Weil er dazu nicht fähig war. Sonst hätte er es längst getan. So gut kannte Arianna ihn inzwischen schon, auch wenn sie seine Bekanntschaft erst vor kurzer Zeit gemacht hatte. Seine Rücksichtslosigkeit war ihr deswegen so vertraut, weil sie auch ein Anteil ihrer eigenen Persönlichkeit war.
Arianna trat hinter ihren Urgroßvater und versetzte ihm einen Tritt gegen die Wade. Rugad drehte sich um und funkelte sie mit seinen unheimlichen Augen an.
Du Verwandelst uns nicht, weil du es nicht kannst. Wieder lächelte sie.
Er runzelte die Stirn. Weißt du so wenig, daß du die Methoden der Fey nicht kennst?
Er wußte, daß sie bei ihrem Vater aufgewachsen war. Er wußte, daß auch ihre Fähigkeiten begrenzt waren.
Aber sie besaß trotzdem mehr Macht, als er ahnte.
Wenn du nicht endlich verschwindest, drohte sie, zwinge ich dich dazu.
Große Worte, meine Kleine, gab er zurück. Ich gehe erst, wenn du mir sagst, wo wir hier sind.
Arianna schüttelte den Kopf und verschränkte trotzig die Arme vor der Brust. Verschwinde.
Nein.
Sie musterte ihn einen Augenblick. Das hier hast du noch nie bei einem Gestaltwandler gemacht.
Seine Augen weiteten sich unmerklich, und Arianna spürte seine Überraschung, bevor er sie verbergen konnte. Das bedeutete, daß der Strom der Gefühle in beide Richtungen wanderte. Rugad spürte Ariannas Gefühle und sie seine, auch wenn er das nicht wollte.
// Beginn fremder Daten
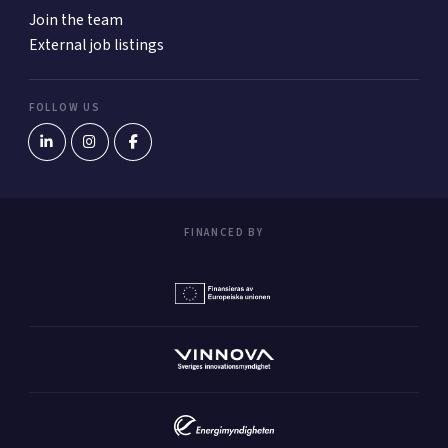
Join the team
External job listings
FOLLOW US
FINANCED BY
Also weißt du auch nicht, was ich alles kann.
Ich weiß es, Kind, gab er zurück. Aus seinem Mund klang das Kosewort der Schamanin seltsam. Rugad meinte es nicht liebevoll. Er liebte niemanden.
Außer ihrer Mutter.
Ihre Mutter hatte er geliebt.
Du hast etwas vergessen, sagte er jetzt. Ich weiß alles über die Fey.
Ich bin keine gewöhnliche Fey, konterte Arianna und Verwandelte sich erneut. Diesmal wurde sie von einer Eidechse zu einem Rotkehlchen, fühlte, wie ihr Maul sich zum Schnabel zuspitzte, die Facettenaugen wieder zu binokularen Augen wurden, die Schuppen zu Federn. Sie behielt diese Gestalt nur einen kurzen Moment bei, dann Verwandelte sie sich zurück zur Eidechse, jener Gestalt, die ihren Urgroßvater so herrlich aus der Fassung brachte.
Schon machten sich bei ihrem Körper die ersten Anzeichen von Ermüdung bemerkbar. Arianna hatte von Anfang an keine Reserven gehabt, und jetzt hatte sie noch weniger Kraft. Bald würde sie aus purer Erschöpfung zusammenbrechen.